Officials Cite Differences in CIA, Gitmo Force-Feeding
U.S. officials also note there are fundamental differences between the involuntary “feeding” procedures at Guantanamo and those described in the Senate Intelligence Committee report on CIA detainees.
Several detainees held at CIA black sites received “rectally infused” meals, according to the Senate report. Those at Guantanamo Bay are not fed rectally but instead given liquid nourishment through tubes inserted through the nose directly to the stomach, according to the Pentagon.
The Senate report also revealed that CIA operatives considered “rectal feeding” a “means of behavior control” and a way to “exert total control over the detainee.”
The CIA’s formal response to the report does not address rectal feeding, although the agency has defended rectal rehydration as a “well acknowledged medical technique.”
Former Vice President Dick Cheney said Wednesday that rectal rehydration “was not one of the authorized or approved techniques.”

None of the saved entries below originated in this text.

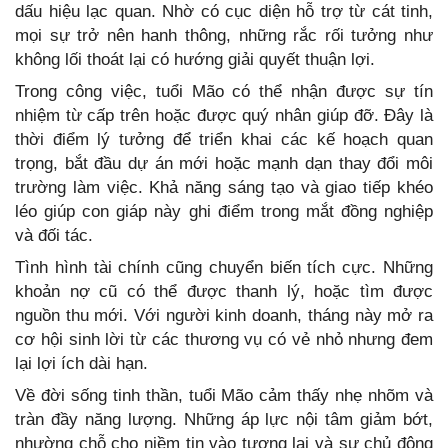
dấu hiệu lạc quan. Nhờ có cục diện hỗ trợ từ cát tinh,
mọi sự trở nên hanh thông, những rắc rối tưởng như
không lối thoát lại có hướng giải quyết thuận lợi.
Trong công việc, tuổi Mão có thể nhận được sự tín
nhiệm từ cấp trên hoặc được quý nhân giúp đỡ. Đây là
thời điểm lý tưởng để triển khai các kế hoạch quan
trọng, bắt đầu dự án mới hoặc mạnh dạn thay đổi môi
trường làm việc. Khả năng sáng tạo và giao tiếp khéo
léo giúp con giáp này ghi điểm trong mắt đồng nghiệp
và đối tác.
Tình hình tài chính cũng chuyển biến tích cực. Những
khoản nợ cũ có thể được thanh lý, hoặc tìm được
nguồn thu mới. Với người kinh doanh, tháng này mở ra
cơ hội sinh lời từ các thương vụ có vẻ nhỏ nhưng đem
lại lợi ích dài hạn.
Về đời sống tinh thần, tuổi Mão cảm thấy nhẹ nhõm và
tràn đầy năng lượng. Những áp lực nội tâm giảm bớt,
nhường chỗ cho niềm tin vào tương lai và sự chủ động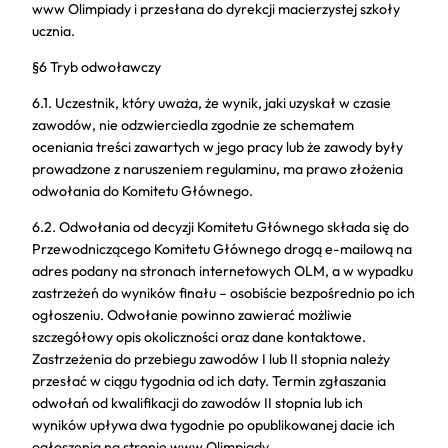
www Olimpiady i przesłana do dyrekcji macierzystej szkoły
ucznia.
§6 Tryb odwoławczy
6.1. Uczestnik, który uważa, że wynik, jaki uzyskał w czasie
zawodów, nie odzwierciedla zgodnie ze schematem
oceniania treści zawartych w jego pracy lub że zawody były
prowadzone z naruszeniem regulaminu, ma prawo złożenia
odwołania do Komitetu Głównego.
6.2. Odwołania od decyzji Komitetu Głównego składa się do
Przewodniczącego Komitetu Głównego drogą e-mailową na
adres podany na stronach internetowych OLM, a w wypadku
zastrzeżeń do wyników finału – osobiście bezpośrednio po ich
ogłoszeniu. Odwołanie powinno zawierać możliwie
szczegółowy opis okoliczności oraz dane kontaktowe.
Zastrzeżenia do przebiegu zawodów I lub II stopnia należy
przesłać w ciągu tygodnia od ich daty. Termin zgłaszania
odwołań od kwalifikacji do zawodów II stopnia lub ich
wyników upływa dwa tygodnie po opublikowanej dacie ich
ogłoszenia na stronie www Olimpiady.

The Pentagon says the feeding procedures at Guantanamo are used solely for suicide prevention.
“We’re in charge of safe-guarding [the detainees], which means that we will not let them harm themselves through refusing meals over extended periods of time,” Defense Department spokesman Lt. Col. Myles B. Caggins III told ABC News. “In no way is it torture to keep a person from harming themselves by having medical professionals ensure they have adequate nutrition through well-recognized safe feeding methods.”
President Obama has signed off on the Guantanamo forced feedings, telling reporters in April 2013 that, “I don't want these individuals to die.”
He has also defended the treatment of detainees at Guantanamo, telling Fusion’s Jorge Ramos this week that no torture has been condoned on his watch.
“I can categorically say that anybody who engaged in any behavior like this would be directly violating my executive orders and my policies as President of the United States, and would be held into account and would be breaking the law,” he said.
The White House says the recent hunger strike is another reminder of the need to shutter the facility, on which Obama campaigned in 2008 and remains committed to do.
“The continued operation of the Guantanamo Bay detention facility poses profound risks to our national security and must be closed,” National Security Council spokesman Patrick Ventrell said.